### Work instruction
List each line of the data that holds the string "voting".

Items listed in a dataset
※ ※ ※

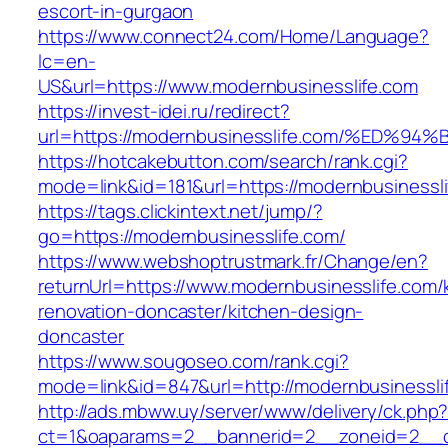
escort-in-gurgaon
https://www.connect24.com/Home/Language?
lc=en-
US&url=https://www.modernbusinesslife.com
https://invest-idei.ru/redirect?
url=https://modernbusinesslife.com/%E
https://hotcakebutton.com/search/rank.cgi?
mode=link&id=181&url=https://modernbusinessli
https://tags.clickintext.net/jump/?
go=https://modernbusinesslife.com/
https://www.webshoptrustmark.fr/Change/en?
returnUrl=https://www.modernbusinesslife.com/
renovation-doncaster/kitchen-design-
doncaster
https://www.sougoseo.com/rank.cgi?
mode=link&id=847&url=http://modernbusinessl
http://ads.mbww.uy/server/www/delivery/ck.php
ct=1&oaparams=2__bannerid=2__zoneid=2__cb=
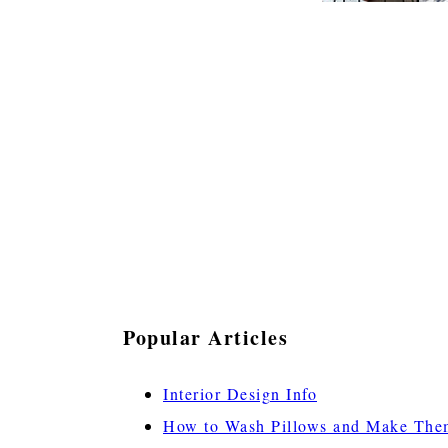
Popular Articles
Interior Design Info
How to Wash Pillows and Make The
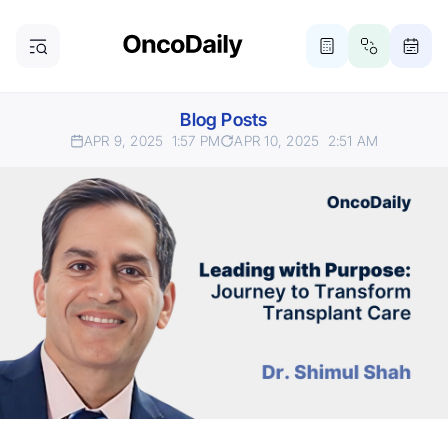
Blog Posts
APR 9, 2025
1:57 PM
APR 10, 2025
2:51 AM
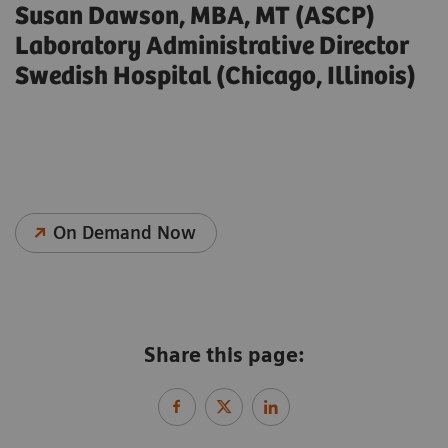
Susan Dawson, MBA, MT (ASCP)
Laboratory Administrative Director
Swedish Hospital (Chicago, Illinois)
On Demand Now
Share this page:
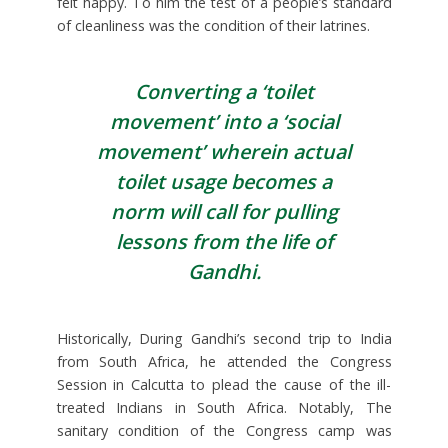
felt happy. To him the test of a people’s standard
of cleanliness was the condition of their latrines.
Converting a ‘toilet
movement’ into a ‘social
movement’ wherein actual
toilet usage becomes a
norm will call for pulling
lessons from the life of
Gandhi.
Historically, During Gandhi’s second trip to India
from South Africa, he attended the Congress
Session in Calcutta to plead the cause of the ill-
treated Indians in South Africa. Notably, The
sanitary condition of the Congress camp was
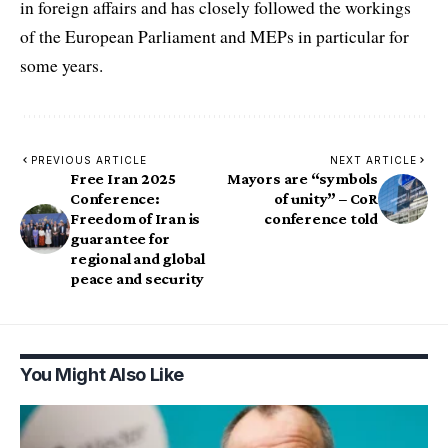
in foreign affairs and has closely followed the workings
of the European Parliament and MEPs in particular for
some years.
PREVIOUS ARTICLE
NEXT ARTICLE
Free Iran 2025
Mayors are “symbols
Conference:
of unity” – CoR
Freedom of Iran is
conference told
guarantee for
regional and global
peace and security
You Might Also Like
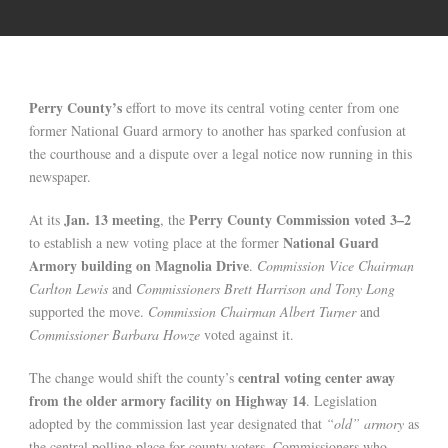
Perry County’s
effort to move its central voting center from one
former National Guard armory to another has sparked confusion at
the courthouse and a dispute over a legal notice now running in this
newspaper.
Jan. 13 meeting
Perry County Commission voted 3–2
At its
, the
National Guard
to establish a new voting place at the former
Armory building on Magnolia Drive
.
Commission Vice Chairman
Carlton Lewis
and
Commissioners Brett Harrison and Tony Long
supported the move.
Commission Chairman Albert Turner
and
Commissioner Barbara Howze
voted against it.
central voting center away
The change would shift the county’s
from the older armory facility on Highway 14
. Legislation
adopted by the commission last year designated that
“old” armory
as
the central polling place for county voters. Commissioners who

※ ※ ※

### Task response
effort to move its central voting center from one
to establish a new voting place at the former
central voting center away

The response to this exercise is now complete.